Transcribed page contents:

——————————

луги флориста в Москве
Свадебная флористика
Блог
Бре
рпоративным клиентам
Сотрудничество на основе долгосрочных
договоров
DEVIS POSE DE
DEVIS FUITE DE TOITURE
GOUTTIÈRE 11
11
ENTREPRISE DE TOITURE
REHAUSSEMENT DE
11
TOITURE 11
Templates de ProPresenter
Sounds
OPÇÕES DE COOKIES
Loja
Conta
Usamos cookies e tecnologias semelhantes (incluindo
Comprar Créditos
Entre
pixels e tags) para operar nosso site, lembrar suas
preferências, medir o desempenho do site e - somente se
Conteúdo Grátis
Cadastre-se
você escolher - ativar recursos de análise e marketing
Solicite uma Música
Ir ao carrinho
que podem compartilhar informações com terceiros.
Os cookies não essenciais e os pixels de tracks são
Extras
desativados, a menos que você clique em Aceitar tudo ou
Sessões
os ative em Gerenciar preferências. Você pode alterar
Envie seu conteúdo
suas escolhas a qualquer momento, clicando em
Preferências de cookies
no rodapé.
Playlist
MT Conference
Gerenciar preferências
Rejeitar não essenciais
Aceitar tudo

——————————

# PROBLEM REQUIREMENTS
Reproduce these lines, substituting "Configurar preferências" for every occurrence of "Gerenciar preferências" and leaving everything else as it is.

# ANSWER BELOW
луги флориста в Москве
Свадебная флористика
Блог
Бре
рпоративным клиентам
Сотрудничество на основе долгосрочных
договоров
DEVIS POSE DE
DEVIS FUITE DE TOITURE
GOUTTIÈRE 11
11
ENTREPRISE DE TOITURE
REHAUSSEMENT DE
11
TOITURE 11
Templates de ProPresenter
Sounds
OPÇÕES DE COOKIES
Loja
Conta
Usamos cookies e tecnologias semelhantes (incluindo
Comprar Créditos
Entre
pixels e tags) para operar nosso site, lembrar suas
preferências, medir o desempenho do site e - somente se
Conteúdo Grátis
Cadastre-se
você escolher - ativar recursos de análise e marketing
Solicite uma Música
Ir ao carrinho
que podem compartilhar informações com terceiros.
Os cookies não essenciais e os pixels de tracks são
Extras
desativados, a menos que você clique em Aceitar tudo ou
Sessões
os ative em Configurar preferências. Você pode alterar
Envie seu conteúdo
suas escolhas a qualquer momento, clicando em
Preferências de cookies
no rodapé.
Playlist
MT Conference
Configurar preferências
Rejeitar não essenciais
Aceitar tudo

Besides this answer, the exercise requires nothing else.